Hi, I have reduced from 15mg to 2 1/2 over the last 2 years. My last crp was 8 but thyroid looks like it's misbehaving now. Another check in September. Over the last month I have been having hip pain and been in denial! It's taken me so long to reduce... but now my shoulders are painful and when I stand up I can't move straight away. The old pain of turning over in bed is returning. I have now accepted this is the PMR and I need to increase my steroids. What should I increase to? I don't have a rheumatologist, just me and the GP... many thanks. Jenny
Reduction and flare: Hi, I have reduced from 15mg... - PMRGCAuk
Reduction and flare
Hi, I am also just two years into PMR and am at the same place. Started symptoms in April, diagnosed and started on 15mg in October 2015. Now down to 2mg and ready to start reducing again in a week or two. From my reading, this is not considered a long time so relax about that. I'm assuming that if your thyroid is acting up you are headed back to the doctor to straighten it out. I don't know anything about that but would think if it is not behaving properly it would affect the way the rest of your body is behaving. For now, it seems like you need more prednisone. I believe the usual recommendation is to go back to the dose you were comfortable on. Someone with more experience should come along to help. Also, remember to pamper yourself...rest and try not to stress about things.
At what dose did the symptoms start to reappear and what step-downs were you using? Can you remember - since you were in denial! Whatever that dose was, add 5mg and try that for a week.

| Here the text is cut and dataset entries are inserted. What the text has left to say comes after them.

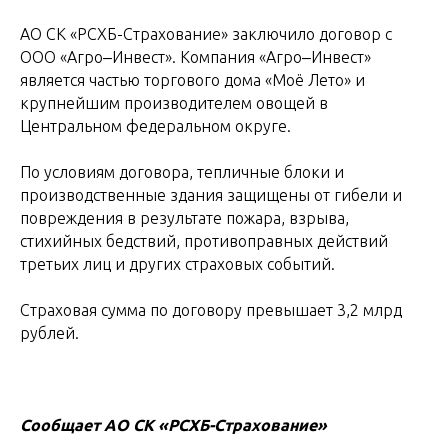
АО СК «РСХБ-Страхование» заключило договор с
ООО «Агро‒Инвест». Компания «Агро‒Инвест»
является частью торгового дома «Моё Лето» и
крупнейшим производителем овощей в
Центральном федеральном округе.
По условиям договора, тепличные блоки и
производственные здания защищены от гибели и
повреждения в результате пожара, взрыва,
стихийных бедствий, противоправных действий
третьих лиц и других страховых событий.
Страховая сумма по договору превышает 3,2 млрд
рублей.
Сообщает АО СК «РСХБ-Страхование»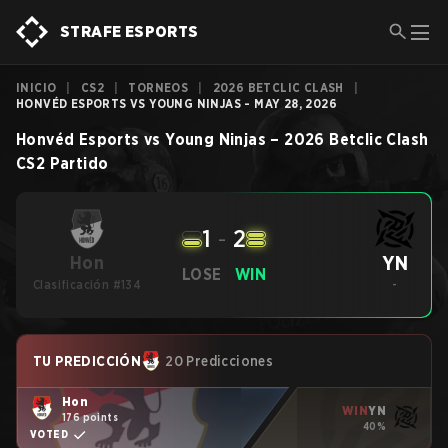
STRAFE ESPORTS
INICIO
|
CS2
|
TORNEOS
|
2026 BETCLIC CLASH
|
HONVÉD ESPORTS VS YOUNG NINJAS - MAY 28, 2026
Honvéd Esports
vs
Young Ninjas
–
2026 Betclic Clash
CS2
Partido
1
-
2
YN
Hon
LOSE
WIN
Clasificación #134
-
TU PREDICCIÓN
20 Predicciones
Hon
WIN
YN
176 points
40%
VOTED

If that works you could then try going back down in 2.5mg steps - I'm assuming that you would go back to 7.5mg? Then drop to 5mg fairly quickly but only if your symptoms are back to usual. Then reassess.
These are really low doses - I know you are disappointed but you are better on 5mg and OK than 2.5mg and sore.
I think the advice is to return to the last dose you were comfortable at. Sorry this has happened it must be gutting.
I got down to 4mg and then started with pain in hips and shoulders which has been diagnosed as a bursitis flare of my PMR. I'd read here about increasing by 5mg and my GP said increase to 10mg, so I decided 9mg was a compromise and better psychologically! I'm staying at this dose for at least 2 months until I see the rheumatologist. The pains improved fairly quickly, but not 100%, so I've realised how stupid I was to be in denial and have learnt from this. I've realised I just need to listen to my own body!